As more mergers and acquisitions are announced, a subset will draw the attention of regulators with the DOJ and FTC — meaning more work for firms.
The day-to-day priorities of the DOJ’s Antitrust Division are being set by its newly confirmed chief, William Baer. During a July 2012 Senate Judiciary hearing, Baer signaled no substantial shift in either prosecution or enforcement. "I would take this job, if confirmed, with a little bit of humility about what might need to be changed," he testified. If true, the division is poised to remain on an aggressive tack.
Last year, the Antitrust Division successfully halted the $39 billion proposed merger between AT&T Inc. and T-Mobile USA Inc. In 2011, a federal judge sided with the DOJ and blocked a proposed $287 million merger between H&R Block Inc. and 2SS Holdings Inc., the latter of which markets the TaxACT product.

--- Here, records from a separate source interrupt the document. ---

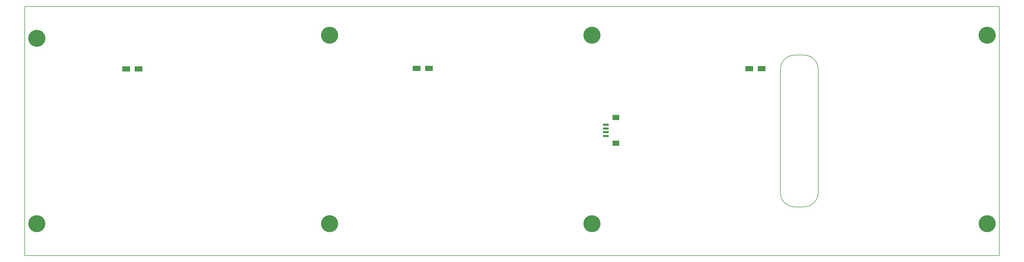
<source format=gbs>
G04*
G04 #@! TF.GenerationSoftware,Altium Limited,Altium Designer,18.1.11 (251)*
G04*
G04 Layer_Color=16711935*
%FSLAX44Y44*%
%MOMM*%
G71*
G01*
G75*
%ADD10C,0.2000*%
%ADD15C,5.6016*%
%ADD21R,2.6016X1.8016*%
%ADD22R,2.3016X1.7016*%
%ADD23R,1.9016X0.8016*%
D10*
X2684900Y407100D02*
G03*
X2732000Y360000I47099J-1D01*
G01*
X2732000Y860000D02*
G03*
X2684900Y812900I-1J-47098D01*
G01*
X2809500Y812501D02*
G03*
X2762000Y860000I-47593J-94D01*
G01*
X2762000Y360000D02*
G03*
X2809500Y407500I0J47500D01*
G01*
X2732000Y360000D02*
X2762000Y360000D01*
X2684900Y812900D02*
X2684900Y407100D01*
X2732000Y860000D02*
X2762000Y860000D01*
X2809500Y812501D02*
X2809500Y407500D01*
X200000Y200000D02*
Y1020000D01*
X3405000D01*
Y200000D02*
Y1020000D01*
X200000Y200000D02*
X3405000D01*
D15*
X3365000Y925000D02*
D03*
Y305000D02*
D03*
X2065000D02*
D03*
Y925000D02*
D03*
X1202500D02*
D03*
Y305000D02*
D03*
X240000D02*
D03*
Y915000D02*
D03*
D21*
X2583000Y815000D02*
D03*
X2623000D02*
D03*
X1489000Y816000D02*
D03*
X1529000D02*
D03*
X534000Y814000D02*
D03*
X574000D02*
D03*
D22*
X2144442Y654139D02*
D03*
Y569639D02*
D03*
D23*
X2111442Y593139D02*
D03*
Y605639D02*
D03*
Y630639D02*
D03*
Y618139D02*
D03*
M02*

</source>
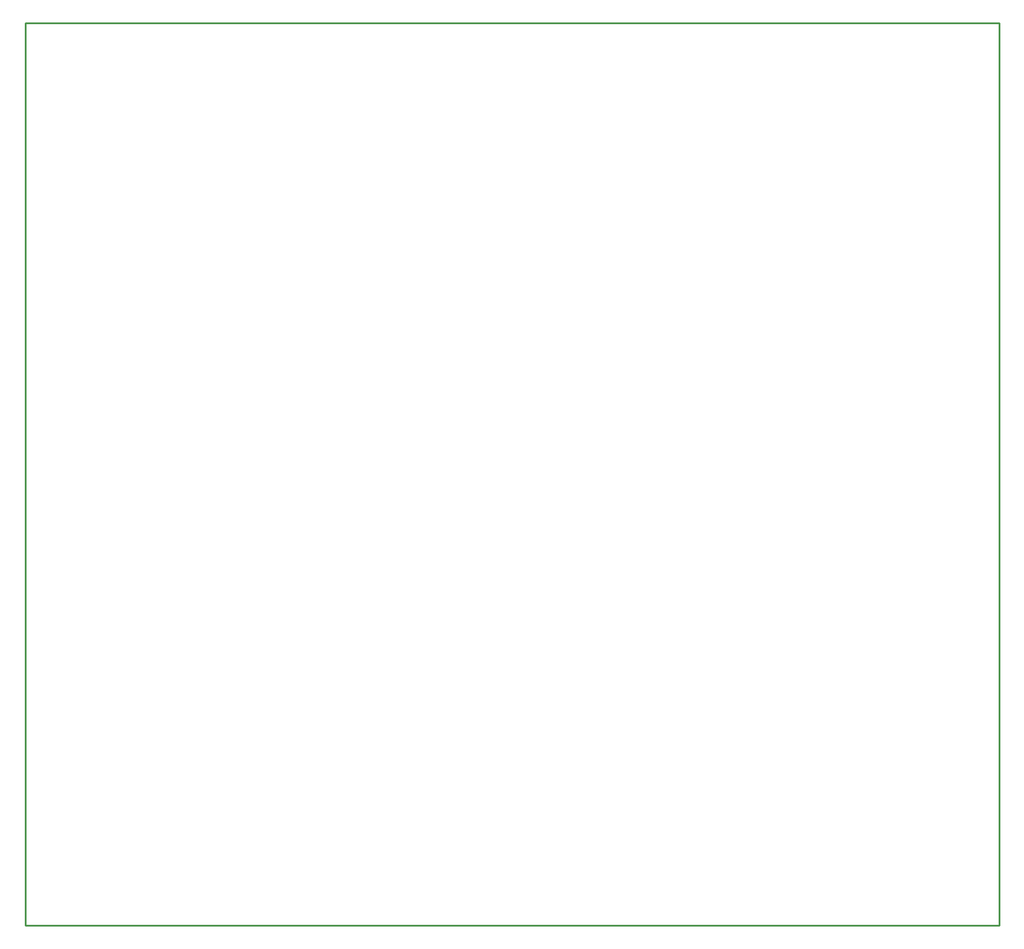
<source format=gko>
G04 ---------------------------- Layer name :KeepOutLayer*
G04 EasyEDA v5.8.22, Thu, 20 Dec 2018 20:30:22 GMT*
G04 f422fc89d8fd4efca302d5ffe9b637f2*
G04 Gerber Generator version 0.2*
G04 Scale: 100 percent, Rotated: No, Reflected: No *
G04 Dimensions in millimeters *
G04 leading zeros omitted , absolute positions ,3 integer and 3 decimal *
%FSLAX33Y33*%
%MOMM*%
G90*
G71D02*

%ADD10C,0.254000*%
G54D10*
G01X0Y129540D02*
G01X139700Y129540D01*
G01X139700Y0D01*
G01X0Y0D01*
G01X0Y129540D01*
G01X0Y129540D01*

%LPD*%
M00*
M02*

</source>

Since his confirmation at the end of December, Baer and his team have been busy. In January, the DOJ filed suit to block the $20.1 billion proposed acquisition of Grupo Modelo SAB de C.V. by Anheuser-Busch InBev S.A./N.V. Teams from Skadden and from Cravath, Swaine & Moore are representing InBev and Grupo Modelo, respectively.
Wales and a team from Jones Day are representing third parties in the same deal.
"DOJ was active before Bill [Baer] got there and since he’s arrived DOJ has brought two additional cases," Sunshine said. "DOJ has more cases pending now than any time in recent history."
On the proposed airline merger, Wales and a team from Jones Day represent American Airlines. Paul Denis and other Dechert attorneys are representing US Airways. Denis has also had his hand in the Office Depot/OfficeMax merger, representing the latter.
Last year, Denis litigated on behalf of Whole Foods Market Inc. during its $565 million acquisition of Wild Oats Markets. The FTC filed a preliminary injunction, which was subsequently denied. The case ultimately settled, but it showed that both clients and regulators were willing to litigate their claims.
Wales said that cases before the FTC can be particularly difficult because it requires parties to win in multiple venues.
"It just means you face a higher hurdle because you may have to win in both venues," Wales said. "They get two bites at the apple. I don’t think clients’ willingness to challenge deals in general has changed dramatically, but as you see more deals challenged there will inevitably be more litigation."